## Problem requirements
Give back the text of every item below, line for line and unchanged, and leave out the pictures.

## Record set
════════════════════
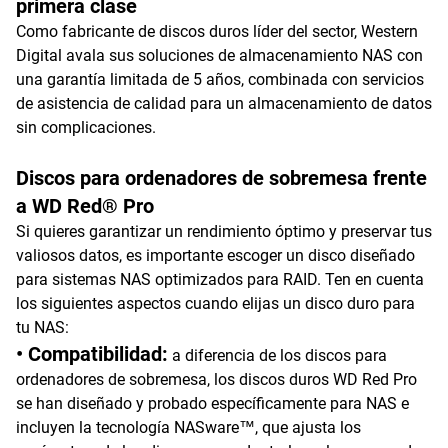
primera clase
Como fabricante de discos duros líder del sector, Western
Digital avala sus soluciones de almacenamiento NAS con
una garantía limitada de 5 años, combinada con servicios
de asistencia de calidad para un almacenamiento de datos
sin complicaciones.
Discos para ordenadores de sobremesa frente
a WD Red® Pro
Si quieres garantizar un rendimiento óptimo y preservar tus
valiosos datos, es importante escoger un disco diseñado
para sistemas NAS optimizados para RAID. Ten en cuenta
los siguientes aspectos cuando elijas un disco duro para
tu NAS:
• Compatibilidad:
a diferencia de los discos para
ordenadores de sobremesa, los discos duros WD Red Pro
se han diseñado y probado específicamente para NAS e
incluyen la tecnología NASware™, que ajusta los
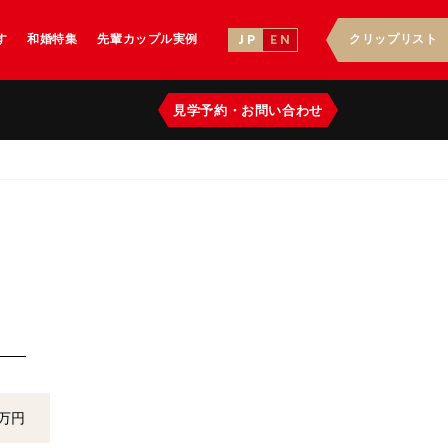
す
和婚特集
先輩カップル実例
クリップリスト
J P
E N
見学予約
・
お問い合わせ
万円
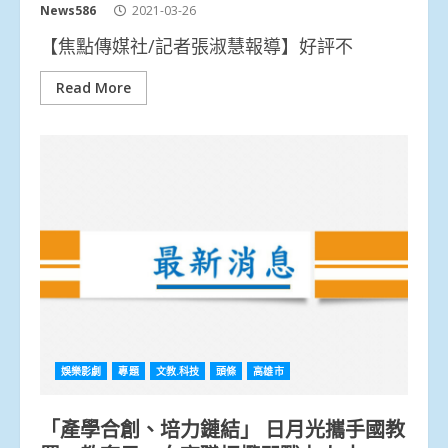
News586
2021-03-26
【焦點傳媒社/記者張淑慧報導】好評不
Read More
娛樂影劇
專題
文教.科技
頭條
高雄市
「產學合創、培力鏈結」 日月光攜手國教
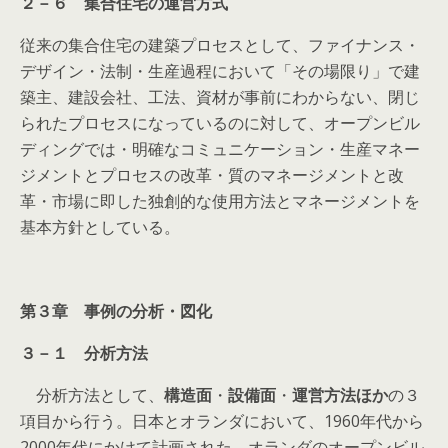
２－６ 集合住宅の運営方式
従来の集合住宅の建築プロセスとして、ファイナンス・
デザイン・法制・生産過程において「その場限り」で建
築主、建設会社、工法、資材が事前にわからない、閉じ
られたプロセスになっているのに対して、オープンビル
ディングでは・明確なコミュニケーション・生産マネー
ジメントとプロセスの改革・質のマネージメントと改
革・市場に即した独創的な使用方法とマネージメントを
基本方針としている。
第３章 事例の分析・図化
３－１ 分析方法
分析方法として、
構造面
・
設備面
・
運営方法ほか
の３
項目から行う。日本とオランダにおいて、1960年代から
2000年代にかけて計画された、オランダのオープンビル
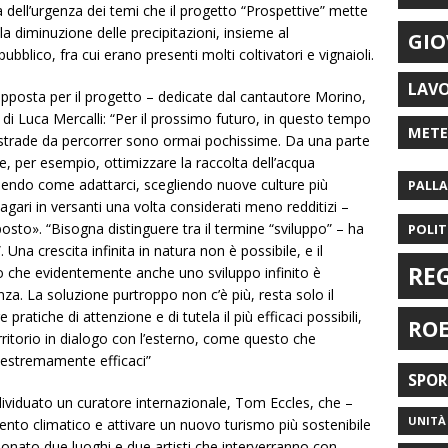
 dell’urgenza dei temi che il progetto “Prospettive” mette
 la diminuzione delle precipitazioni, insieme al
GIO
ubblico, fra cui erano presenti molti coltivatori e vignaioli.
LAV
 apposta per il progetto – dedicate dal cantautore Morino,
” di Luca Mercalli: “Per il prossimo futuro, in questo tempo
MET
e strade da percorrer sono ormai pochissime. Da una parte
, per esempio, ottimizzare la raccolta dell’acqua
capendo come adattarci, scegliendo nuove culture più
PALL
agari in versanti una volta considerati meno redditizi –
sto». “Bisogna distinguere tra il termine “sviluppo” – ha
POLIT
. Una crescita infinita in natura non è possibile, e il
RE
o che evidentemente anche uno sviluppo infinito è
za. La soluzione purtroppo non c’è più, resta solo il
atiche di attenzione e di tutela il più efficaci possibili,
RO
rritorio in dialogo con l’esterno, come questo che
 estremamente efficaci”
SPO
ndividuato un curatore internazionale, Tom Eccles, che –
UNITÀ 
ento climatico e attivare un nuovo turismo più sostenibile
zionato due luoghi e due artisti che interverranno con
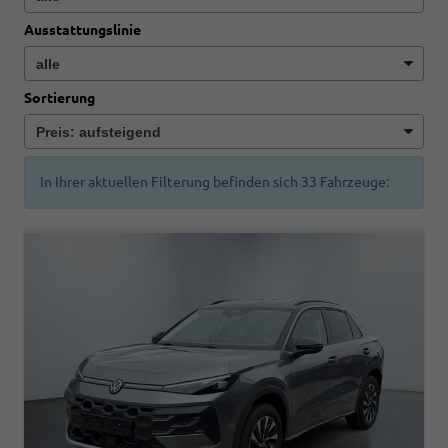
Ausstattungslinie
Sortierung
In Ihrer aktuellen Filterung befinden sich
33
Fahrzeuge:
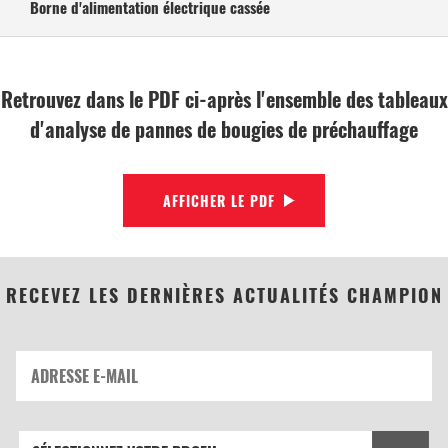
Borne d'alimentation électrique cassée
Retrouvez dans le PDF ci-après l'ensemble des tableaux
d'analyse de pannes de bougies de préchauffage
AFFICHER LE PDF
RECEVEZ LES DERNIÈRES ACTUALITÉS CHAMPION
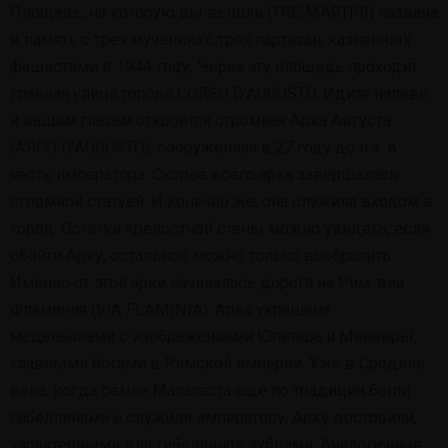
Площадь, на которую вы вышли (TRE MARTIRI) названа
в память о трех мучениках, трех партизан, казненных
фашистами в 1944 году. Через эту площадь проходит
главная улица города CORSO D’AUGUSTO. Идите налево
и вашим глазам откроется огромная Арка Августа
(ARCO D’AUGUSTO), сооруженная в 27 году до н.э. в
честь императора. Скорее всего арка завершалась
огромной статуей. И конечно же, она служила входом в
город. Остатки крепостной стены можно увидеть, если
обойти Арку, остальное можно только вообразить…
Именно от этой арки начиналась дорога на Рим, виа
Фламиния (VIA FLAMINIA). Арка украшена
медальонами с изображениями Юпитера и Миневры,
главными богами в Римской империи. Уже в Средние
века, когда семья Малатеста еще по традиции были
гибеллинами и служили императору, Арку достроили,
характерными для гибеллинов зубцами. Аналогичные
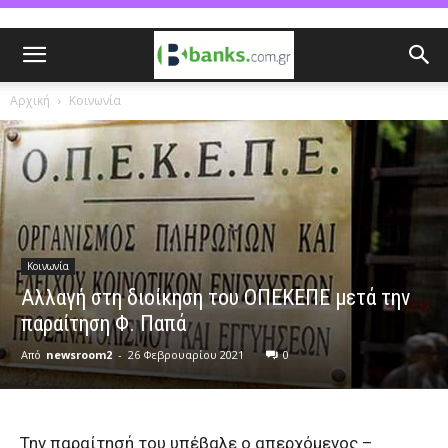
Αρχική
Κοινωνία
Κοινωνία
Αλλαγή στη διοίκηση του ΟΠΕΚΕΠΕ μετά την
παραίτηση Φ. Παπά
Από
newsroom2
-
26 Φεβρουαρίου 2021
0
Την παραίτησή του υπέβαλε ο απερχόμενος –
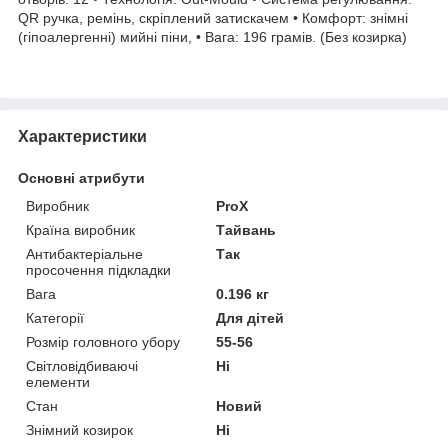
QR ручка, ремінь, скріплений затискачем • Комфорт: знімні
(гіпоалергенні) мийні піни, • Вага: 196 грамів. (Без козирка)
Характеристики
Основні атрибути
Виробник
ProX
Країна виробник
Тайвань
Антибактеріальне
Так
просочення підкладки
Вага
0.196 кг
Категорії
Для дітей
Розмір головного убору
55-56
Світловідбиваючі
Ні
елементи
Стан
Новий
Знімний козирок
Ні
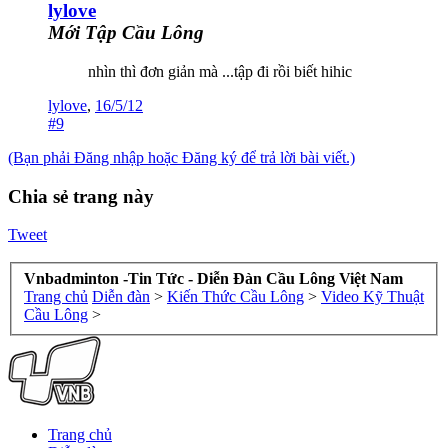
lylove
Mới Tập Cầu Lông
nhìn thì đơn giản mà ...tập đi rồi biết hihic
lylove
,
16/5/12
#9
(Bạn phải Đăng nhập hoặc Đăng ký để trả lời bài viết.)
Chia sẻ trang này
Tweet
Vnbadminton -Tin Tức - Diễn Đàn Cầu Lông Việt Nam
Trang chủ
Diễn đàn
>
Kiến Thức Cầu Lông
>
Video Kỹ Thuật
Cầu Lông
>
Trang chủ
════════════════════
## Expected answer
primera clase
Como fabricante de discos duros líder del sector, Western
Digital avala sus soluciones de almacenamiento NAS con
una garantía limitada de 5 años, combinada con servicios
de asistencia de calidad para un almacenamiento de datos
sin complicaciones.
Discos para ordenadores de sobremesa frente
a WD Red® Pro
Si quieres garantizar un rendimiento óptimo y preservar tus
valiosos datos, es importante escoger un disco diseñado
para sistemas NAS optimizados para RAID. Ten en cuenta
los siguientes aspectos cuando elijas un disco duro para
tu NAS:
• Compatibilidad:
a diferencia de los discos para
ordenadores de sobremesa, los discos duros WD Red Pro
se han diseñado y probado específicamente para NAS e
incluyen la tecnología NASware™, que ajusta los
す
和婚特集
先輩カップル実例
クリップリスト
J P
E N
見学予約
・
お問い合わせ
万円
News586
2021-03-26
【焦點傳媒社/記者張淑慧報導】好評不
Read More
娛樂影劇
專題
文教.科技
頭條
高雄市
「產學合創、培力鏈結」 日月光攜手國教
２－６ 集合住宅の運営方式
従来の集合住宅の建築プロセスとして、ファイナンス・
デザイン・法制・生産過程において「その場限り」で建
築主、建設会社、工法、資材が事前にわからない、閉じ
られたプロセスになっているのに対して、オープンビル
ディングでは・明確なコミュニケーション・生産マネー
ジメントとプロセスの改革・質のマネージメントと改
革・市場に即した独創的な使用方法とマネージメントを
基本方針としている。
第３章 事例の分析・図化
３－１ 分析方法
分析方法として、
構造面
・
設備面
・
運営方法ほか
の３
項目から行う。日本とオランダにおいて、1960年代から
2000年代にかけて計画された、オランダのオープンビル
 dell’urgenza dei temi che il progetto “Prospettive” mette
 la diminuzione delle precipitazioni, insieme al
GIO
ubblico, fra cui erano presenti molti coltivatori e vignaioli.
LAV
 apposta per il progetto – dedicate dal cantautore Morino,
” di Luca Mercalli: “Per il prossimo futuro, in questo tempo
MET
e strade da percorrer sono ormai pochissime. Da una parte
, per esempio, ottimizzare la raccolta dell’acqua
capendo come adattarci, scegliendo nuove culture più
PALL
agari in versanti una volta considerati meno redditizi –
sto». “Bisogna distinguere tra il termine “sviluppo” – ha
POLIT
. Una crescita infinita in natura non è possibile, e il
RE
o che evidentemente anche uno sviluppo infinito è
za. La soluzione purtroppo non c’è più, resta solo il
atiche di attenzione e di tutela il più efficaci possibili,
RO
rritorio in dialogo con l’esterno, come questo che
 estremamente efficaci”
SPO
ndividuato un curatore internazionale, Tom Eccles, che –
UNITÀ 
ento climatico e attivare un nuovo turismo più sostenibile
zionato due luoghi e due artisti che interverranno con
Ausstattungslinie
Sortierung
In Ihrer aktuellen Filterung befinden sich
33
Fahrzeuge:
Borne d'alimentation électrique cassée
Retrouvez dans le PDF ci-après l'ensemble des tableaux
d'analyse de pannes de bougies de préchauffage
AFFICHER LE PDF
RECEVEZ LES DERNIÈRES ACTUALITÉS CHAMPION
Площадь, на которую вы вышли (TRE MARTIRI) названа
в память о трех мучениках, трех партизан, казненных
фашистами в 1944 году. Через эту площадь проходит
главная улица города CORSO D’AUGUSTO. Идите налево
и вашим глазам откроется огромная Арка Августа
(ARCO D’AUGUSTO), сооруженная в 27 году до н.э. в
честь императора. Скорее всего арка завершалась
огромной статуей. И конечно же, она служила входом в
город. Остатки крепостной стены можно увидеть, если
обойти Арку, остальное можно только вообразить…
Именно от этой арки начиналась дорога на Рим, виа
Фламиния (VIA FLAMINIA). Арка украшена
медальонами с изображениями Юпитера и Миневры,
главными богами в Римской империи. Уже в Средние
века, когда семья Малатеста еще по традиции были
гибеллинами и служили императору, Арку достроили,
характерными для гибеллинов зубцами. Аналогичные
Αρχική
Κοινωνία
Κοινωνία
Αλλαγή στη διοίκηση του ΟΠΕΚΕΠΕ μετά την
παραίτηση Φ. Παπά
Από
newsroom2
-
26 Φεβρουαρίου 2021
0
Την παραίτησή του υπέβαλε ο απερχόμενος –
QR ручка, ремінь, скріплений затискачем • Комфорт: знімні
(гіпоалергенні) мийні піни, • Вага: 196 грамів. (Без козирка)
Характеристики
Основні атрибути
Виробник
ProX
Країна виробник
Тайвань
Антибактеріальне
Так
просочення підкладки
Вага
0.196 кг
Категорії
Для дітей
Розмір головного убору
55-56
Світловідбиваючі
Ні
елементи
Стан
Новий
Знімний козирок
Ні
lylove
Mới Tập Cầu Lông
nhìn thì đơn giản mà ...tập đi rồi biết hihic
lylove
,
16/5/12
#9
(Bạn phải Đăng nhập hoặc Đăng ký để trả lời bài viết.)
Chia sẻ trang này
Tweet
Vnbadminton -Tin Tức - Diễn Đàn Cầu Lông Việt Nam
Trang chủ
Diễn đàn
>
Kiến Thức Cầu Lông
>
Video Kỹ Thuật
Cầu Lông
>
Trang chủ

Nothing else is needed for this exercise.